Cure for Dreaming is an appropriate title for Jenny Gillespie’s latest album. The music on this release is a mix of jazzy impressions and contemporary piano stylings that, much like a dream, shift and morph seemingly at whim. Jenny’s breathy and light-as-a-feather voice is at times reminiscent of Shawn Colvin, but more often resembles Sarah McLachlan’s airy style.
The songs on Cure for Dreaming often take unexpected turns. Tempos change without notice, or a quirky synth effect slyly slides in, keeping the listener guessing as to which direction the song will go from one moment to the next. Compositional choices such as these help enhance Jenny Gillespie’s imaginative lyrics that draw from both nature and society.
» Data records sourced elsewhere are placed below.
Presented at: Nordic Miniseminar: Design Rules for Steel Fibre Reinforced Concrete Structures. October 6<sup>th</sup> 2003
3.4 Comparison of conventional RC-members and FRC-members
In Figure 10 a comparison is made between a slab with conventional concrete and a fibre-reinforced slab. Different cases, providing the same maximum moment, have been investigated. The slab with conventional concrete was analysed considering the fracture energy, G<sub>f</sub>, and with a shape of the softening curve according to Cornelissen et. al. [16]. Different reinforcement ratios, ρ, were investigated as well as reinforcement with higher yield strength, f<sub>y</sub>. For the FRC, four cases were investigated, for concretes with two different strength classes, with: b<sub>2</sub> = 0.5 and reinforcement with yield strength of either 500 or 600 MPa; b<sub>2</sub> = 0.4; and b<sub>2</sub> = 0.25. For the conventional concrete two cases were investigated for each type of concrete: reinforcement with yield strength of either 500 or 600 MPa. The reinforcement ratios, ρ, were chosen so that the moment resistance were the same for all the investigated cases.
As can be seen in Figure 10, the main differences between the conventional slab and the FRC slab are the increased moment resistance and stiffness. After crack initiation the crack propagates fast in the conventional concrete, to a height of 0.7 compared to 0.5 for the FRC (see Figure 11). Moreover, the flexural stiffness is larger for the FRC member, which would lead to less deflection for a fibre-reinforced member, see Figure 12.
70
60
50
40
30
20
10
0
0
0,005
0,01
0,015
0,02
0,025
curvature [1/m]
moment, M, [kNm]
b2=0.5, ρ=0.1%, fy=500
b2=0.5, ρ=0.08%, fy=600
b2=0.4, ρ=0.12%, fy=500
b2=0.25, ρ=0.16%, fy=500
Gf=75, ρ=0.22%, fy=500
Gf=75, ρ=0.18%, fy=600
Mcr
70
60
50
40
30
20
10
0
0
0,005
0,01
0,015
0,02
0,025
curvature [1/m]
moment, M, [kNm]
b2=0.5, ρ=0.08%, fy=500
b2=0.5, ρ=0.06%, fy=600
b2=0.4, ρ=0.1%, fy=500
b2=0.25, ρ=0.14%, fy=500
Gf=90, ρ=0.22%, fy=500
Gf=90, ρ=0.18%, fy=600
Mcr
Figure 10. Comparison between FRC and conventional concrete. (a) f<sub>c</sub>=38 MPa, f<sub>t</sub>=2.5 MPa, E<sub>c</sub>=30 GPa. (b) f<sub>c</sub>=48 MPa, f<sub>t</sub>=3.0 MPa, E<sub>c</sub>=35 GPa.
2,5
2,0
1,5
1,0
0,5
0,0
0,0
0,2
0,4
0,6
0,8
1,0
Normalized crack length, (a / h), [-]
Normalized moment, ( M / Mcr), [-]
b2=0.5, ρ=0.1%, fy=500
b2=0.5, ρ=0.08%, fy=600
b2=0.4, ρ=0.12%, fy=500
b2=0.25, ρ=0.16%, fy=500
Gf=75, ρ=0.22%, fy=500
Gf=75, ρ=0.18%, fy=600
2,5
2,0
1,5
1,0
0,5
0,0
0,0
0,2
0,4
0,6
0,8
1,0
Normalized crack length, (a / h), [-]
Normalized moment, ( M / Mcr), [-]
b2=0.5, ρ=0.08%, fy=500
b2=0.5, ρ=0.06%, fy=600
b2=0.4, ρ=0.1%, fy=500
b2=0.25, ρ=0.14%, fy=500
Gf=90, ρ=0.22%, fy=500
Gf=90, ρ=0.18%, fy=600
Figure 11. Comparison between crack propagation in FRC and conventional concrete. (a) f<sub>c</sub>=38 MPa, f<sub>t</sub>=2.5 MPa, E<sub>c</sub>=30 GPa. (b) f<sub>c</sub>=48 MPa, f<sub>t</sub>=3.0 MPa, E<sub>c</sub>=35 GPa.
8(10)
Utilizing musicians who bring with them experience working with artists as disparate as David Bowie and Alison Krauss, Jenny and engineer Paul Bryan capture some notable moments. “Last Mystery Train” combines a plaintive sounding slide guitar and a hopeful piano to conjure a song about a woman contemplating the infinite. “Involuntary Sway” turns things optimistic with a cheerful electric piano and Gillespie’s lyrics about the joys of being in love. “Pain Travels (Chakra Huckster)” is a lovely ballad that analogizes the impermanence of the human body with a fleeting relationship.
Cure for Dreaming won’t be for everyone. It’s not an album that reveals itself immediately via catchy choruses and simple hooks. However, given time, the record’s many twists and turns become familiar, and Jenny’s beautiful vocals and poetic lyrics come into focus. Patient listeners who appreciate the sensitive and thoughtful crop of singer-songwriters who came into prominence in the early nineties (and undoubtedly inspired Gillespie) will definitely find something to love here.